Key Numbers — Montana All 50 states →
Filing Deadline 3 years
Fault Rule Modified Comparative
Insurance System At-Fault
Key Statute Mont. Code Ann. § 27-2-204
Family Law & Divorce guide for Montana
Photo by Alena Darmel on Pexels

Montana family law and divorce are governed by the Montana Dissolution of Marriage Act (Mont. Code Ann. Title 40, Chapter 4) -- a statute modeled substantially on the Uniform Marriage and Divorce Act (UMDA) that the Montana legislature adopted to provide a coherent, modernized framework for Montana's diverse family circumstances. Montana divorce law reflects the state's mix of communities: ranching and farming families where the marital estate often consists primarily of a working ranch (including livestock, equipment, and water rights that are difficult to value and divide); Native American families on Montana's seven reservations where tribal law and state family law interact in complex ways; and the growing college-town demographics of Missoula (University of Montana) and Bozeman (Montana State University) where professional-class divorce proceedings increasingly dominate the Missoula and Gallatin county district court dockets.
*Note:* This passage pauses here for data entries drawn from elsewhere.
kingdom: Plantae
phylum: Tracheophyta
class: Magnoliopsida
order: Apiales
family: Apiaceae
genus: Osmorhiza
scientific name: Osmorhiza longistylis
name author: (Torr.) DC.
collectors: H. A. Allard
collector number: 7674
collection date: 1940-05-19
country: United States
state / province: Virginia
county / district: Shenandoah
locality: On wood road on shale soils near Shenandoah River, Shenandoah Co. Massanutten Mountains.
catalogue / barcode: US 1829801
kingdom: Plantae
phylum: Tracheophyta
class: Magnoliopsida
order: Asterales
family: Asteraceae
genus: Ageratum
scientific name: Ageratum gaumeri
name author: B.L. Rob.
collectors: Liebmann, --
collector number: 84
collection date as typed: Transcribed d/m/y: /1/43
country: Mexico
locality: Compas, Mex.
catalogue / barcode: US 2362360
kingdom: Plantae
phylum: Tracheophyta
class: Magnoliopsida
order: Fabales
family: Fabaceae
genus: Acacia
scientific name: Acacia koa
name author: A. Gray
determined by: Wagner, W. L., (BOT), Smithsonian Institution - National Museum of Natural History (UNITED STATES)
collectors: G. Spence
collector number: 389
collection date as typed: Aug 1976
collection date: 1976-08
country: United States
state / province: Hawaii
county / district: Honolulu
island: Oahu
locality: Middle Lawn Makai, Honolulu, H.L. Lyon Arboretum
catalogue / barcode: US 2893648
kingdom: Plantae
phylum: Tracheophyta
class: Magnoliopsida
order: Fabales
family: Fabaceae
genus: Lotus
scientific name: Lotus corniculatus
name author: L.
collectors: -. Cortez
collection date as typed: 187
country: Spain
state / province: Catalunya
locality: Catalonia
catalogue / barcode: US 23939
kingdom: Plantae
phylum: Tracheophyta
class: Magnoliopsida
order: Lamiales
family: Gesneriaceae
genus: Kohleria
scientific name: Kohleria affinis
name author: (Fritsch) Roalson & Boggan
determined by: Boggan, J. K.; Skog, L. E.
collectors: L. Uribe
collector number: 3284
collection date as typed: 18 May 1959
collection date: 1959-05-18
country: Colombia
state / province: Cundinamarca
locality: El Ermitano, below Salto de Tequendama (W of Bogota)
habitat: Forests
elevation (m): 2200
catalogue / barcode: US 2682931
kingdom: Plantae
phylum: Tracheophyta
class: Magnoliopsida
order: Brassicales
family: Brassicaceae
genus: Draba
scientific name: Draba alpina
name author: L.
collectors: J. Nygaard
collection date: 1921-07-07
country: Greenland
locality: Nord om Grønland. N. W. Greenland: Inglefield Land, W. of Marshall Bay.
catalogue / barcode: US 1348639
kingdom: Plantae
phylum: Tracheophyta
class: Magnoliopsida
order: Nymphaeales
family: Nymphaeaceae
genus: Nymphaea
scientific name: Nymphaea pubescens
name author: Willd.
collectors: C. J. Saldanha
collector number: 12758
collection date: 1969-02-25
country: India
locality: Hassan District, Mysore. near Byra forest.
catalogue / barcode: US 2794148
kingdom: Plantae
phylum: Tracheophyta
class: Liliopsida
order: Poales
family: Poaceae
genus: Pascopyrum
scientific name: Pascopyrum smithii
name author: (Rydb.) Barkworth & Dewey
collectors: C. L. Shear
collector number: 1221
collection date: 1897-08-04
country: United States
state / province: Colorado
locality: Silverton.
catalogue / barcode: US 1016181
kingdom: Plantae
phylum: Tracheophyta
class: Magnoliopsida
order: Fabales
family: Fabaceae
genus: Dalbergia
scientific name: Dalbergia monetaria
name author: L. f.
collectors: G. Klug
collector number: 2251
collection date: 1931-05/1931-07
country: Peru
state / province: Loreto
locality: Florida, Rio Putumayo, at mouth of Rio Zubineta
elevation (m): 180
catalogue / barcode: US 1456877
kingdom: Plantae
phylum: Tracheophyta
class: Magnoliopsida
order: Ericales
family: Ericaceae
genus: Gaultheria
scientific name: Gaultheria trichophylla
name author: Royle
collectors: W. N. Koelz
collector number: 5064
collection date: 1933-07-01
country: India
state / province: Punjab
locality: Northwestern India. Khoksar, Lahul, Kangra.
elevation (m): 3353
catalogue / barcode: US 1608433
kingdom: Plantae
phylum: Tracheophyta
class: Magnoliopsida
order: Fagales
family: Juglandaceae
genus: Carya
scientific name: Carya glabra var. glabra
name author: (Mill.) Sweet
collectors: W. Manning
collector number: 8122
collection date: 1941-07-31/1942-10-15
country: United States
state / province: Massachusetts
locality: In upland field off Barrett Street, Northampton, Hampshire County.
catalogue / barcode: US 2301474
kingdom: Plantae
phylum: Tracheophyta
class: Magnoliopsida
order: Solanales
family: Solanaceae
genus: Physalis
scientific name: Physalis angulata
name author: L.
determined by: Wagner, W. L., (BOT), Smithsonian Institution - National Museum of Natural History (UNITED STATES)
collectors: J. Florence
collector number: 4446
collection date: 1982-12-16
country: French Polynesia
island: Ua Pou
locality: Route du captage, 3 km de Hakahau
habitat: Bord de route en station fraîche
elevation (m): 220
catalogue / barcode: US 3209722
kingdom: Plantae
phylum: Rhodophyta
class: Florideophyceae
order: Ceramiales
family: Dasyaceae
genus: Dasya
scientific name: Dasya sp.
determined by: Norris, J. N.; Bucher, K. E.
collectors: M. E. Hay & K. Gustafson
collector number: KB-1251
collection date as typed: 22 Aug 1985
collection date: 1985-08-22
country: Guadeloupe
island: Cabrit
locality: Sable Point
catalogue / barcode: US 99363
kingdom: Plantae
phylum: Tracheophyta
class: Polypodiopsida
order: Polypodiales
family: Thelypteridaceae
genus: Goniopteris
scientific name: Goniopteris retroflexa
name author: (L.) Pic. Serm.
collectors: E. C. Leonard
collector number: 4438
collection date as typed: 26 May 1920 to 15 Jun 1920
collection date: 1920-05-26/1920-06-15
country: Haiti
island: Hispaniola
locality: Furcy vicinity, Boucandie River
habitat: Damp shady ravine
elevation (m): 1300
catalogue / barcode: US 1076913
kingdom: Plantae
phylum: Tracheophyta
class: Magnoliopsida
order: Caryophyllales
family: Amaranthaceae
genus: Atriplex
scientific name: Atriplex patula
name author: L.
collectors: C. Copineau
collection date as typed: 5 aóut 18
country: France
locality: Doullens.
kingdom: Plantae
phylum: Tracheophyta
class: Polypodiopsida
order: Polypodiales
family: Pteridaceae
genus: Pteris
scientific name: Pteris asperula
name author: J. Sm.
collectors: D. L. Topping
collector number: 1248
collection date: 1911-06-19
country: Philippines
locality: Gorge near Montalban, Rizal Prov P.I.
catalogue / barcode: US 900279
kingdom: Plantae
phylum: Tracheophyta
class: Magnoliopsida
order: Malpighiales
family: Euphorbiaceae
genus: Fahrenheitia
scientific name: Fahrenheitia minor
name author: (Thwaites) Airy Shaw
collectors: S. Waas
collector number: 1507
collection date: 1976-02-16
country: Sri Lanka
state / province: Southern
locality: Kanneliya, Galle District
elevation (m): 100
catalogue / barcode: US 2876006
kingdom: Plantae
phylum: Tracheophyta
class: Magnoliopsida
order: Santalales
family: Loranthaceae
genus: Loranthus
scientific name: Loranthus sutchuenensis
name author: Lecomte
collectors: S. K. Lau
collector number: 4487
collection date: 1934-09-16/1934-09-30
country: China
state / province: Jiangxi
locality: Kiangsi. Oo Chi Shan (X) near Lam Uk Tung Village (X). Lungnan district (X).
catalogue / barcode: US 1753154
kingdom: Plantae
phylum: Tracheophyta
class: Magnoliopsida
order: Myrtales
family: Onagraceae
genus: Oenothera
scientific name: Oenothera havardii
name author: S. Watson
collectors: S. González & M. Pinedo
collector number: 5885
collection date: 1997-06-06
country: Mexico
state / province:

Montana is an equitable distribution state (not community property) -- marital property is divided "equitably" between the spouses based on the standards in Mont. Code Ann. sec. 40-4-202. Montana courts apply a broad definition of marital property that includes: property brought into the marriage; property acquired during the marriage; and, controversially, in long marriages may include appreciation of separate property. The Montana Supreme Court's analysis in Marriage of Pfeifer, 282 Mont. 461 (1997) remains a leading case on marital property characterization. A unique Montana property division issue is the valuation of ranch water rights -- Montana water law (the prior appropriation doctrine; "first in time, first in right") creates water rights (decreed or certificated rights to specific volumes of stream flows) that are a critical economic asset for any Montana ranching operation and must be valued and divided in divorce.